[Task prompt]: In the entries that follow, find the line containing "table_cell [782, 235, 1113, 276]", then output exactly every line from the first through that one.

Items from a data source

========================================================================

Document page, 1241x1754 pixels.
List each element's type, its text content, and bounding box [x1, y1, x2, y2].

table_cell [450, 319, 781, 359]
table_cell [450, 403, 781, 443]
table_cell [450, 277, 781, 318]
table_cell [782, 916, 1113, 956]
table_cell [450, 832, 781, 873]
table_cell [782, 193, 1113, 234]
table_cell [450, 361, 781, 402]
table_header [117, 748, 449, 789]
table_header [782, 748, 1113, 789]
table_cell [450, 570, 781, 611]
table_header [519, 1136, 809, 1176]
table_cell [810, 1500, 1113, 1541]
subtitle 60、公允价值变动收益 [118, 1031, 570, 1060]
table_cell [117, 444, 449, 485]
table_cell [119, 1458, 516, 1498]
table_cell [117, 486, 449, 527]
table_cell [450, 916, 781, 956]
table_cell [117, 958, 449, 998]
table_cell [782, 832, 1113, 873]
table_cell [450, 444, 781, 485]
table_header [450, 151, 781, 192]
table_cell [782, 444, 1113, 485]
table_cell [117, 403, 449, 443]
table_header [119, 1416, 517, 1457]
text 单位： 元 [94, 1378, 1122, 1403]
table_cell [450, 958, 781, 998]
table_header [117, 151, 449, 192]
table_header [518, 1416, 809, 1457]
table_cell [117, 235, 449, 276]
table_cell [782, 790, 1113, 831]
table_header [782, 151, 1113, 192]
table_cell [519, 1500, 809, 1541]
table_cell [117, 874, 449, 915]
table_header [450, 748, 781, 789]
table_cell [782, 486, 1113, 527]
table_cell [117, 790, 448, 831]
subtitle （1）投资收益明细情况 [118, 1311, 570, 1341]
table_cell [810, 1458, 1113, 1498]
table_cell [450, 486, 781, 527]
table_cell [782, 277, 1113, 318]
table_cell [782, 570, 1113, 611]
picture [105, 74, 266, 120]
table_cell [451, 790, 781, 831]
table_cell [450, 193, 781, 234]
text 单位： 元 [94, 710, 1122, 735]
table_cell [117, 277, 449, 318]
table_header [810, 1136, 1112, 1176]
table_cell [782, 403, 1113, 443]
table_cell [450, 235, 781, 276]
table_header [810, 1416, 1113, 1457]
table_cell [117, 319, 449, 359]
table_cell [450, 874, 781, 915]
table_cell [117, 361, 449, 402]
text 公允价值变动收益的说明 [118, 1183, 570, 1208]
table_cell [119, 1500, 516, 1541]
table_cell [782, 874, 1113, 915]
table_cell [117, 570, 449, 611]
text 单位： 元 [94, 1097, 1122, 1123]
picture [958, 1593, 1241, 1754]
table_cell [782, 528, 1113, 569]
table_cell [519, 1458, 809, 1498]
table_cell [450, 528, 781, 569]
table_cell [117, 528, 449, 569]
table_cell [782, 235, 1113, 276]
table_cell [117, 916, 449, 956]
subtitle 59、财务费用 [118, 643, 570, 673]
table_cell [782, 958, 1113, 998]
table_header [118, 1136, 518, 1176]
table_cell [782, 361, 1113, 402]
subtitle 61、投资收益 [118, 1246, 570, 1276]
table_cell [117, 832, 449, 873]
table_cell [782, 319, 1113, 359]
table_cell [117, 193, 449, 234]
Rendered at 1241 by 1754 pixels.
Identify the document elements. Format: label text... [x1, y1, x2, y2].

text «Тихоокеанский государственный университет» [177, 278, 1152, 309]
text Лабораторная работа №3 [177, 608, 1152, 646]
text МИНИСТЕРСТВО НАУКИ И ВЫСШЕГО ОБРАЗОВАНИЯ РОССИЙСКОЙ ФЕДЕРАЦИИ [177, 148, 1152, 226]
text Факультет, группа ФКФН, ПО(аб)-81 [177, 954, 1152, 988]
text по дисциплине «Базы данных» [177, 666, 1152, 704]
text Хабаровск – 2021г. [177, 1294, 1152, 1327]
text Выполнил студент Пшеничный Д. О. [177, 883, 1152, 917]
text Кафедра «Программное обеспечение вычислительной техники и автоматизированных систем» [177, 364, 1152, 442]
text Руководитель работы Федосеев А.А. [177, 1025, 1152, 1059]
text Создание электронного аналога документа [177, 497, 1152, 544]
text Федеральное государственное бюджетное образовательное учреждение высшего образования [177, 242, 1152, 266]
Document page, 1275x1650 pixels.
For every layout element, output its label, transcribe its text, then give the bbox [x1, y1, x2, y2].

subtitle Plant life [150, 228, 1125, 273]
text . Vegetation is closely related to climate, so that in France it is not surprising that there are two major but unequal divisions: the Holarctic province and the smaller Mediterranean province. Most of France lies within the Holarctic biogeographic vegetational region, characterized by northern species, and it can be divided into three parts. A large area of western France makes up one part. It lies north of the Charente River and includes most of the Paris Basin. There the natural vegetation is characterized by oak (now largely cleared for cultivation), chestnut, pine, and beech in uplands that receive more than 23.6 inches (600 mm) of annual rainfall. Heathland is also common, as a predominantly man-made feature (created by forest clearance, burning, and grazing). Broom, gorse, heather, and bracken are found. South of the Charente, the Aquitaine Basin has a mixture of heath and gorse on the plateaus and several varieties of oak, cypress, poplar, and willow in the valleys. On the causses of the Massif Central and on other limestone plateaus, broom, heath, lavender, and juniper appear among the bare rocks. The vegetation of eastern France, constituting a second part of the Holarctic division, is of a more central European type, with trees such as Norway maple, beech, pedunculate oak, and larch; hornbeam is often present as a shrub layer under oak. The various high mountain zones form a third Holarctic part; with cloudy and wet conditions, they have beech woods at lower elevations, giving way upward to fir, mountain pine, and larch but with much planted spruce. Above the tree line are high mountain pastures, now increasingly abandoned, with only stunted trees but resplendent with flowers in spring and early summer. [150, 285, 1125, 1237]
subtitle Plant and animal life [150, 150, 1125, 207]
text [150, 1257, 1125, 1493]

========================================================================

[Completed exercise]:
Document page, 1241x1754 pixels.
List each element's type, its text content, and bounding box [x1, y1, x2, y2].

table_cell [450, 319, 781, 359]
table_cell [450, 403, 781, 443]
table_cell [450, 277, 781, 318]
table_cell [782, 916, 1113, 956]
table_cell [450, 832, 781, 873]
table_cell [782, 193, 1113, 234]
table_cell [450, 361, 781, 402]
table_header [117, 748, 449, 789]
table_header [782, 748, 1113, 789]
table_cell [450, 570, 781, 611]
table_header [519, 1136, 809, 1176]
table_cell [810, 1500, 1113, 1541]
subtitle 60、公允价值变动收益 [118, 1031, 570, 1060]
table_cell [117, 444, 449, 485]
table_cell [119, 1458, 516, 1498]
table_cell [117, 486, 449, 527]
table_cell [450, 916, 781, 956]
table_cell [117, 958, 449, 998]
table_cell [782, 832, 1113, 873]
table_cell [450, 444, 781, 485]
table_header [450, 151, 781, 192]
table_cell [782, 444, 1113, 485]
table_cell [117, 403, 449, 443]
table_header [119, 1416, 517, 1457]
text 单位： 元 [94, 1378, 1122, 1403]
table_cell [450, 958, 781, 998]
table_header [117, 151, 449, 192]
table_header [518, 1416, 809, 1457]
table_cell [117, 235, 449, 276]
table_cell [782, 790, 1113, 831]
table_header [782, 151, 1113, 192]
table_cell [519, 1500, 809, 1541]
table_cell [117, 874, 449, 915]
table_header [450, 748, 781, 789]
table_cell [782, 486, 1113, 527]
table_cell [117, 790, 448, 831]
subtitle （1）投资收益明细情况 [118, 1311, 570, 1341]
table_cell [810, 1458, 1113, 1498]
table_cell [450, 486, 781, 527]
table_cell [782, 277, 1113, 318]
table_cell [782, 570, 1113, 611]
picture [105, 74, 266, 120]
table_cell [451, 790, 781, 831]
table_cell [450, 193, 781, 234]
text 单位： 元 [94, 710, 1122, 735]
table_cell [117, 277, 449, 318]
table_header [810, 1136, 1112, 1176]
table_cell [782, 403, 1113, 443]
table_cell [450, 235, 781, 276]
table_header [810, 1416, 1113, 1457]
table_cell [117, 319, 449, 359]
table_cell [450, 874, 781, 915]
table_cell [117, 361, 449, 402]
text 公允价值变动收益的说明 [118, 1183, 570, 1208]
table_cell [119, 1500, 516, 1541]
table_cell [782, 874, 1113, 915]
table_cell [117, 570, 449, 611]
text 单位： 元 [94, 1097, 1122, 1123]
picture [958, 1593, 1241, 1754]
table_cell [782, 528, 1113, 569]
table_cell [519, 1458, 809, 1498]
table_cell [450, 528, 781, 569]
table_cell [117, 528, 449, 569]
table_cell [782, 235, 1113, 276]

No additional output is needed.